_Short exercise_:
Copy the data again word for word, from the line with "family: Ixodidae" up to and including the line with "genus: Athyrium".
================================
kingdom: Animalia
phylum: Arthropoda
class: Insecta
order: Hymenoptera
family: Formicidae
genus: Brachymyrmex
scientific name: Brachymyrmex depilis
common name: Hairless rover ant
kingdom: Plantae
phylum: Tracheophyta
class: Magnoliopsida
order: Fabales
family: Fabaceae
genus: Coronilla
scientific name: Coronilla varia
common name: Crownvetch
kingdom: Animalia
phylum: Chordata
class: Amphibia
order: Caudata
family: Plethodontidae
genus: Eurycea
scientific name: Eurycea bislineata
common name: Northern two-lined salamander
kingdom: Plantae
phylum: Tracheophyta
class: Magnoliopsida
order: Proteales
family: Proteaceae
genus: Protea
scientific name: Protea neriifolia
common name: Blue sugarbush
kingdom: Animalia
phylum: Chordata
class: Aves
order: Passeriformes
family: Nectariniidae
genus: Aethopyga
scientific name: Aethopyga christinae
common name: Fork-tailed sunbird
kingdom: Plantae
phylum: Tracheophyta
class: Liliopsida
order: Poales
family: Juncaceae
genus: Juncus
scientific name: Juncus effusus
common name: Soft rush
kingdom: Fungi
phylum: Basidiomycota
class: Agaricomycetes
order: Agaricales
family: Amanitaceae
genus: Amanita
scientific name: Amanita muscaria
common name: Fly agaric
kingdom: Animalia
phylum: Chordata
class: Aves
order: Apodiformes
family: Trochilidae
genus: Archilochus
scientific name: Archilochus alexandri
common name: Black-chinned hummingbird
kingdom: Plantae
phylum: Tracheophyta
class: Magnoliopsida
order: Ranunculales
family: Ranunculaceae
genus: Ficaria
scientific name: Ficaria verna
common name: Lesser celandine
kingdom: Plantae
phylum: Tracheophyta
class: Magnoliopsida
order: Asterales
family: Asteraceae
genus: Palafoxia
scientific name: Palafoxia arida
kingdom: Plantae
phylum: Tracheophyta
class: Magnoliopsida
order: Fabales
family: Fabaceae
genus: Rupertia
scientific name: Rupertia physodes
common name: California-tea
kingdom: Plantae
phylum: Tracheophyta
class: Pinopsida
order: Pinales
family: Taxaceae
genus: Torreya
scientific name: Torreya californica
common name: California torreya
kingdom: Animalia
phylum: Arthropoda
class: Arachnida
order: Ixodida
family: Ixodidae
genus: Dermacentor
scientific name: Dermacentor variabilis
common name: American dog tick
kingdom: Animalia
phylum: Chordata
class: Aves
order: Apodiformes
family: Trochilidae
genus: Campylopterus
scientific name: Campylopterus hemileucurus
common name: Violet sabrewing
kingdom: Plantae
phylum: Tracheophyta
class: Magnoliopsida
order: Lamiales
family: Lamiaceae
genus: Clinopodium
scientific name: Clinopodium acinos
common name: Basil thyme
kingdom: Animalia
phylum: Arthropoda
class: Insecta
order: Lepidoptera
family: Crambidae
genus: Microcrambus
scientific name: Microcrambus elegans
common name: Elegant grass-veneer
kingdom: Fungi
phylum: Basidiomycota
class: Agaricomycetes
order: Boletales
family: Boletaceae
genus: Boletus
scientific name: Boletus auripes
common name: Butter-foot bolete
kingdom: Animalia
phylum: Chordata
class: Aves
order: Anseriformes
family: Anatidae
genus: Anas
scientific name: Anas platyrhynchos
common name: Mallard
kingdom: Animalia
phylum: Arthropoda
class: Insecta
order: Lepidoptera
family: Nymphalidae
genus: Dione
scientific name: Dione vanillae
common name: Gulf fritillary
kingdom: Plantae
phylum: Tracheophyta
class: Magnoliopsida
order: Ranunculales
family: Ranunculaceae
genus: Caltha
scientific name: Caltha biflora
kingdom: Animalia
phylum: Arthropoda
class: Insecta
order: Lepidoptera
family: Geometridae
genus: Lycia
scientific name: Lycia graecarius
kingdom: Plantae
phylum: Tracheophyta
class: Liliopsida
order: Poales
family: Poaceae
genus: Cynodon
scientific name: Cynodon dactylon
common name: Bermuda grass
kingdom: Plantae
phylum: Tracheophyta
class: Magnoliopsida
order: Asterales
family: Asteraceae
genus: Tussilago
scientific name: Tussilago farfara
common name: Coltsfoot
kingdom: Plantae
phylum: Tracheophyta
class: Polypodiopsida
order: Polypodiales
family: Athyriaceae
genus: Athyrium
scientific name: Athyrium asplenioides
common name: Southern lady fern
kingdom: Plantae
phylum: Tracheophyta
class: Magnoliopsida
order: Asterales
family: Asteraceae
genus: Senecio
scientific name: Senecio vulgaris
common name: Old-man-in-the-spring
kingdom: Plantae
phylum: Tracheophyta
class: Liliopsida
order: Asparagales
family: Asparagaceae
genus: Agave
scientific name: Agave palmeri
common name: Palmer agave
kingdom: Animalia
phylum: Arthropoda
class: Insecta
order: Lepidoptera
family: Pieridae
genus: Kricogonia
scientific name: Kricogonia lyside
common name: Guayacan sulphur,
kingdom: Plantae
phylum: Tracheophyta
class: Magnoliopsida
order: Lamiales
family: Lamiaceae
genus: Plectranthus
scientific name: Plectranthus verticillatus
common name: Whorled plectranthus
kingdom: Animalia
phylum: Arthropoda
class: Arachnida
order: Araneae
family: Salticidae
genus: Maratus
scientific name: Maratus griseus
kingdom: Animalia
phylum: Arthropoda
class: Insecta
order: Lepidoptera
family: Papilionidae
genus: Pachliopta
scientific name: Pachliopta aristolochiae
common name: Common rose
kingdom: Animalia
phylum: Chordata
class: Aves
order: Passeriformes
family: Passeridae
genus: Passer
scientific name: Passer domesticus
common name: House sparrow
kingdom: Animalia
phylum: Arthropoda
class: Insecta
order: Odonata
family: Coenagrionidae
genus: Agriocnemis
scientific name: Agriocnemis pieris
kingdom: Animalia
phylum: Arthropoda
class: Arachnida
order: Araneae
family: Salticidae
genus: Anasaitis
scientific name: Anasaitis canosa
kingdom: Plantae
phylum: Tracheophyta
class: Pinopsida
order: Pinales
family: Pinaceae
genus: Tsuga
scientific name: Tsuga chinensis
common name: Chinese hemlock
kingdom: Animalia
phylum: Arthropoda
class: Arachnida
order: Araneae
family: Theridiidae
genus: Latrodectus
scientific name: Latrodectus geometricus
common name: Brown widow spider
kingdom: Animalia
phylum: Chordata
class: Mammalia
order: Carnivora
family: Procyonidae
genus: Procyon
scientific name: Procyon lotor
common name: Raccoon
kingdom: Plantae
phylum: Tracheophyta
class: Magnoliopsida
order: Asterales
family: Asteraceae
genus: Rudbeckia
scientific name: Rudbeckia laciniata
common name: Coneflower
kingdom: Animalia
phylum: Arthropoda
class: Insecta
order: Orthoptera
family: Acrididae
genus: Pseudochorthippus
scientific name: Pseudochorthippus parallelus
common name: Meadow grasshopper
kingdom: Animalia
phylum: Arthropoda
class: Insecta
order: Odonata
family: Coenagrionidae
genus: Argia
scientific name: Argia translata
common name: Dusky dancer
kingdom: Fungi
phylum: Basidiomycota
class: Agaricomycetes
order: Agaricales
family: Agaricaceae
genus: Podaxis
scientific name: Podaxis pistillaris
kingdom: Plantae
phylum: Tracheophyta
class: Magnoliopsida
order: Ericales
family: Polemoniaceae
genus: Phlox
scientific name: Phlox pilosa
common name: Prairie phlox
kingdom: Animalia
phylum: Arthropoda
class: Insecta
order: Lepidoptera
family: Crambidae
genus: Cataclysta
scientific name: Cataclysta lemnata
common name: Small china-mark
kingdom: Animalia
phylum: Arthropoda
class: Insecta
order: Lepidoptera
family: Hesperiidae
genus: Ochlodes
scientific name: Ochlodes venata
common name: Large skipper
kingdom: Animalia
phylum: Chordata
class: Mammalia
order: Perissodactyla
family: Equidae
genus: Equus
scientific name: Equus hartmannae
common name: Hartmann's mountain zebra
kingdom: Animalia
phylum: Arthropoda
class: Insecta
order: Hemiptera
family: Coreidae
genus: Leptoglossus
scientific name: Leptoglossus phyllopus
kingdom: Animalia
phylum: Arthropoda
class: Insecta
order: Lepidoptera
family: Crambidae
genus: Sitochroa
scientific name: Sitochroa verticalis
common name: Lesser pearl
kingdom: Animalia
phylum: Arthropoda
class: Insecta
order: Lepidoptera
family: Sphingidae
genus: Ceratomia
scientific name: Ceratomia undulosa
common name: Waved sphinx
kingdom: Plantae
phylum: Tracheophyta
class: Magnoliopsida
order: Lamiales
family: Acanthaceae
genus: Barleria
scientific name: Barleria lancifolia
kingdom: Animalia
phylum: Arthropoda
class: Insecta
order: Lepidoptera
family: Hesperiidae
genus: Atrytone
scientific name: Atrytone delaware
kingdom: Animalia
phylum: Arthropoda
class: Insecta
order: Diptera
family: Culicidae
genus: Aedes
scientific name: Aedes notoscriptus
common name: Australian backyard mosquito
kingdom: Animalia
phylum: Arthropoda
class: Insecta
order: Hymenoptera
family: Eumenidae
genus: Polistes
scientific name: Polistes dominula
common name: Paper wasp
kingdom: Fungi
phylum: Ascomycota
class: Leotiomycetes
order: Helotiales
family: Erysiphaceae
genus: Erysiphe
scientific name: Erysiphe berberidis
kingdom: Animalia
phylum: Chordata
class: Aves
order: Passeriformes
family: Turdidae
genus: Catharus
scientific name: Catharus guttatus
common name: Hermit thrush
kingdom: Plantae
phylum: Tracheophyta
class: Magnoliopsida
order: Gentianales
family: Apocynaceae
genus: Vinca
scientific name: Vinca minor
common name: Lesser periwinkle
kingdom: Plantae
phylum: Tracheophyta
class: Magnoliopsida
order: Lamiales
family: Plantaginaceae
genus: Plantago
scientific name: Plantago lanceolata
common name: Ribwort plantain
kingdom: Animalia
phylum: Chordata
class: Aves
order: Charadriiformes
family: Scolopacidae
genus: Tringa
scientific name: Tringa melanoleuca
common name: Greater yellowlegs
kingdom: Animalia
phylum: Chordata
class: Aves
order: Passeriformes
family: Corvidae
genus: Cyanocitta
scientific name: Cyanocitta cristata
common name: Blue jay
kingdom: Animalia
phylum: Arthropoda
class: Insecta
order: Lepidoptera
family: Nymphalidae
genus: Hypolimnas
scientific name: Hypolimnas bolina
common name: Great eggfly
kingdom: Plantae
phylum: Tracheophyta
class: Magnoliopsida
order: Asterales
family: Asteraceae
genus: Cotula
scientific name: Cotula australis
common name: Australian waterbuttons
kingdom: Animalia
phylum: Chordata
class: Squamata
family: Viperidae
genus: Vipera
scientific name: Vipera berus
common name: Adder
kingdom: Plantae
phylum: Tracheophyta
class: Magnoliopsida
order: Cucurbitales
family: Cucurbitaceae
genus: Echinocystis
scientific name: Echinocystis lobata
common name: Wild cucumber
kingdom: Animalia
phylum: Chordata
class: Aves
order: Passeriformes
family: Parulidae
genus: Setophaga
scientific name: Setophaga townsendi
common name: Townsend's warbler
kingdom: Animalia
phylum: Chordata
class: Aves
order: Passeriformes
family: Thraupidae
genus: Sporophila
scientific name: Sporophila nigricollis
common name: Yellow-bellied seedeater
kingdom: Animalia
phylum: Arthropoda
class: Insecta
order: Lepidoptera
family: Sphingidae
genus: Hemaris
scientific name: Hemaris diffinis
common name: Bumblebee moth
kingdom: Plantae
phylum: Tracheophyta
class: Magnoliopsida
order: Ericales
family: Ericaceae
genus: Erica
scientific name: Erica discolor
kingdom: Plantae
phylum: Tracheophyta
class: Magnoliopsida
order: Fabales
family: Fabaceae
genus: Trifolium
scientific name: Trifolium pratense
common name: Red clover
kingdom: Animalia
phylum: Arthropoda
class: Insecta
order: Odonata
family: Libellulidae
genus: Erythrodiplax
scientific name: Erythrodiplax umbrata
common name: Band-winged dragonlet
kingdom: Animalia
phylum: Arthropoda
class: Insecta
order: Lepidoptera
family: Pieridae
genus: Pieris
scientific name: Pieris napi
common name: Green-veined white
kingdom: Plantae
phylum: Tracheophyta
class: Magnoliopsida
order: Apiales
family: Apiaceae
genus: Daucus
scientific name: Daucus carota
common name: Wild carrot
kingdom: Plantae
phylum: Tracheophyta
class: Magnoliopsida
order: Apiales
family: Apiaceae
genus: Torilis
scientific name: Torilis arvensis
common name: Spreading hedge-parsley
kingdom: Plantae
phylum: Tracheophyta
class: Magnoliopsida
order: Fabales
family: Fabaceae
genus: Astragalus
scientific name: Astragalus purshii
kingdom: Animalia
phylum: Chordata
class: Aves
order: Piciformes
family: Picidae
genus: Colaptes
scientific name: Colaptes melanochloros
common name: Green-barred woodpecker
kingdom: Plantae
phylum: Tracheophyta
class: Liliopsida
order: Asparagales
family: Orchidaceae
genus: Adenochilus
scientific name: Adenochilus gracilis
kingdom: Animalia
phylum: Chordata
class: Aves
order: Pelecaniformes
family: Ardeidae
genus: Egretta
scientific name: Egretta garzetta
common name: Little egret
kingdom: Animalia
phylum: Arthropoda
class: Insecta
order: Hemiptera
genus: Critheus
================================
_Full response_:
family: Ixodidae
genus: Dermacentor
scientific name: Dermacentor variabilis
common name: American dog tick
kingdom: Animalia
phylum: Chordata
class: Aves
order: Apodiformes
family: Trochilidae
genus: Campylopterus
scientific name: Campylopterus hemileucurus
common name: Violet sabrewing
kingdom: Plantae
phylum: Tracheophyta
class: Magnoliopsida
order: Lamiales
family: Lamiaceae
genus: Clinopodium
scientific name: Clinopodium acinos
common name: Basil thyme
kingdom: Animalia
phylum: Arthropoda
class: Insecta
order: Lepidoptera
family: Crambidae
genus: Microcrambus
scientific name: Microcrambus elegans
common name: Elegant grass-veneer
kingdom: Fungi
phylum: Basidiomycota
class: Agaricomycetes
order: Boletales
family: Boletaceae
genus: Boletus
scientific name: Boletus auripes
common name: Butter-foot bolete
kingdom: Animalia
phylum: Chordata
class: Aves
order: Anseriformes
family: Anatidae
genus: Anas
scientific name: Anas platyrhynchos
common name: Mallard
kingdom: Animalia
phylum: Arthropoda
class: Insecta
order: Lepidoptera
family: Nymphalidae
genus: Dione
scientific name: Dione vanillae
common name: Gulf fritillary
kingdom: Plantae
phylum: Tracheophyta
class: Magnoliopsida
order: Ranunculales
family: Ranunculaceae
genus: Caltha
scientific name: Caltha biflora
kingdom: Animalia
phylum: Arthropoda
class: Insecta
order: Lepidoptera
family: Geometridae
genus: Lycia
scientific name: Lycia graecarius
kingdom: Plantae
phylum: Tracheophyta
class: Liliopsida
order: Poales
family: Poaceae
genus: Cynodon
scientific name: Cynodon dactylon
common name: Bermuda grass
kingdom: Plantae
phylum: Tracheophyta
class: Magnoliopsida
order: Asterales
family: Asteraceae
genus: Tussilago
scientific name: Tussilago farfara
common name: Coltsfoot
kingdom: Plantae
phylum: Tracheophyta
class: Polypodiopsida
order: Polypodiales
family: Athyriaceae
genus: Athyrium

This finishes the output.